──────── TEXTE FOURNI
Attendu qu'en retour, Maître D... a indiqué ne pas être en mesure de fixer un montant forfaitaire global mais a indiqué une fourchette pour chacune des phases de la procédure portant le total à une somme comprise entre 7 000 et 10 500 ;

Attendu que dès lors en l'absence de réitération de son accord sur les modalités proposées, monsieur Y... ne peut être considéré comme lié par ladite convention d'honoraires ; qu'il n'est produit aucun échange relatif à une réduction de l'honoraire de résultat à la demande de monsieur Y... ;

Attendu que de la même façon, nonobstant les indications de date et mentions de diligences figurant sur les factures adressées à monsieur Y..., il ne saurait être considéré que leur règlement a été effectué après service rendu et en toute connaissance de cause, ce qui ne peut s'appliquer qu'au paiement effectué en considération de l'ensemble des prestations fournies, une fois terminée la mission confiée ;

Attendu que ne peuvent être considérés comme effectués après service rendu les règlements intermédiaires intervenus en cours de procédure et qui, nonobstant l'émission de factures, ne valent en réalité qu'à titre de provision, lesdites factures ne comportant au demeurant aucun détail de la durée des diligences accomplies et la dernière portant menton des diligences à effectuer et étant prélevée sur l'indemnisation reçue de l'adversaire, ce que conteste précisément monsieur Y... ;

Attendu qu'il en résulte que la demande de restitution d'honoraires formée par monsieur Y... ne se heurte à aucune irrecevabilité de principe et que le litige ne peut être réduit à la seule facture impayée du 30 décembre 2013 ;

[
]

Attendu qu'en l'absence de convention, l'honoraire de résultat contesté par monsieur Y... auprès de Maître E... le 28 août 2014 n'est pas dû ;

Attendu que la SCP F...    -C... -G... ET ASSOCIES qui a encaissé une somme de 22 463,29 €, doit être condamnée à rembourser la somme de 11 030,30 € (22 463,29 € - 11 432,99 €) ;

Attendu que l'ordonnance du bâtonnier de l'ordre des avocats du barreau de LYON doit être infirmée en ce sens » (ordonnance, p. 4-6) ;

1°) Alors que, d'une part, il appartient à la partie qui conteste son acceptation du contrat de prouver que la nature et la portée des modifications qu'elle avait demandées remettaient en cause l'accord intervenu ; qu'en écartant l'existence d'une convention d'honoraires en raison de l'absence de réitération, par M. Y..., de son accord sur les modalités proposées par son avocat pour le règlement des honoraires, quand il appartenait à celui-ci de prouver que la nature et la portée de la précision qu'il avait sollicitée remettait effectivement en cause son accord sur cette convention, le délégué du premier président de la cour d'appel a inversé la charge de la preuve, en violation de l'article 1315 du code civil, dans sa rédaction antérieure à l'ordonnance du 10 février 2016 ;

2°) Alors que, d'autre part, l'exécution du contrat en connaissance de cause implique l'acceptation de celui-ci ; qu'en écartant ainsi l'existence de la convention d'honoraires, après avoir pourtant constaté que M. Y... avait réglé les factures d'honoraires de son avocat à l'exception d'une seule facture, ce qui constituait de la part de celui-ci une exécution de cette convention en toute connaissance de cause, caractérisant dès lors une acceptation tacite de ladite convention, le délégué du premier président de la cour d'appel n'a pas tiré les bonnes conséquences légales de ses constatations, en violation de l'article 1134 du code civil, dans sa rédaction antérieure à l'ordonnance du 10 février 2016 ;

3°) Alors qu'en toute hypothèse, il n'appartient pas au juge de réduire le montant de l'honoraire dû à l'avocat dès lors que le principe et le montant de celui-ci ont été acceptés par le client après service rendu, que celui-ci ait été ou non précédé d'une convention ; qu'en réduisant néanmoins le montant des honoraires payés par M. Y... à la SCP JMGA, quand ces paiements ont été effectués après service rendu par l'avocat, le délégué du premier président a violé l'article 10 de la loi du 31 décembre 1971 et l'article 1134 du code civil, dans sa rédaction antérieure à l'ordonnance du 10 février 2016.
────────────────
# [OBJECTIF VISÉ A]
Reproduisez sans aucune modification toutes les lignes des entrées qui suivent.
──────── ENTRÉES AFFICHÉES
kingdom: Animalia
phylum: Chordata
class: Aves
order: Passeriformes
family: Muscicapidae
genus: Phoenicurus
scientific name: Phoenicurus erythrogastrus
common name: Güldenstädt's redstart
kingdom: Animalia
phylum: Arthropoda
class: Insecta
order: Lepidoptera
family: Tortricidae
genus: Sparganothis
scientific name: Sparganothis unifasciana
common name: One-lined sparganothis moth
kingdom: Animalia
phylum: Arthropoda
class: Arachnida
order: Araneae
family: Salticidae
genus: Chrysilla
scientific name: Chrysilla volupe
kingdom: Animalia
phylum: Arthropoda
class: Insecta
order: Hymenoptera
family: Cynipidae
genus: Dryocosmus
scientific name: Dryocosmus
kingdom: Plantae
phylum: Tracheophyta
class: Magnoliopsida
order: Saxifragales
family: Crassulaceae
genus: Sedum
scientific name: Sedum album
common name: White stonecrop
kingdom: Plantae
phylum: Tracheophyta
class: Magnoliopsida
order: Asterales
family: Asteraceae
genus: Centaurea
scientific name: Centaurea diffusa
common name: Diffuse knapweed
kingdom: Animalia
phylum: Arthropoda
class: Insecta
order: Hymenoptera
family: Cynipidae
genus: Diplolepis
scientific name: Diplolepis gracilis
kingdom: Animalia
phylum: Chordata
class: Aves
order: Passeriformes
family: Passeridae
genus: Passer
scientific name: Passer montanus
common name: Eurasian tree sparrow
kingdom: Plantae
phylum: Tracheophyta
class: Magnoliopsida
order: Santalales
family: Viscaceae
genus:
────────────────
# [OBJECTIF VISÉ B]
Relevez chaque date complète (jour, mois et année) mentionnée dans le texte fourni, sans répéter une même date.

# [RÉPONSE A]
kingdom: Animalia
phylum: Chordata
class: Aves
order: Passeriformes
family: Muscicapidae
genus: Phoenicurus
scientific name: Phoenicurus erythrogastrus
common name: Güldenstädt's redstart
kingdom: Animalia
phylum: Arthropoda
class: Insecta
order: Lepidoptera
family: Tortricidae
genus: Sparganothis
scientific name: Sparganothis unifasciana
common name: One-lined sparganothis moth
kingdom: Animalia
phylum: Arthropoda
class: Arachnida
order: Araneae
family: Salticidae
genus: Chrysilla
scientific name: Chrysilla volupe
kingdom: Animalia
phylum: Arthropoda
class: Insecta
order: Hymenoptera
family: Cynipidae
genus: Dryocosmus
scientific name: Dryocosmus
kingdom: Plantae
phylum: Tracheophyta
class: Magnoliopsida
order: Saxifragales
family: Crassulaceae
genus: Sedum
scientific name: Sedum album
common name: White stonecrop
kingdom: Plantae
phylum: Tracheophyta
class: Magnoliopsida
order: Asterales
family: Asteraceae
genus: Centaurea
scientific name: Centaurea diffusa
common name: Diffuse knapweed
kingdom: Animalia
phylum: Arthropoda
class: Insecta
order: Hymenoptera
family: Cynipidae
genus: Diplolepis
scientific name: Diplolepis gracilis
kingdom: Animalia
phylum: Chordata
class: Aves
order: Passeriformes
family: Passeridae
genus: Passer
scientific name: Passer montanus
common name: Eurasian tree sparrow
kingdom: Plantae
phylum: Tracheophyta
class: Magnoliopsida
order: Santalales
family: Viscaceae
genus:

# [RÉPONSE B]
- 30 décembre 2013
- 28 août 2014
- 10 février 2016
- 31 décembre 1971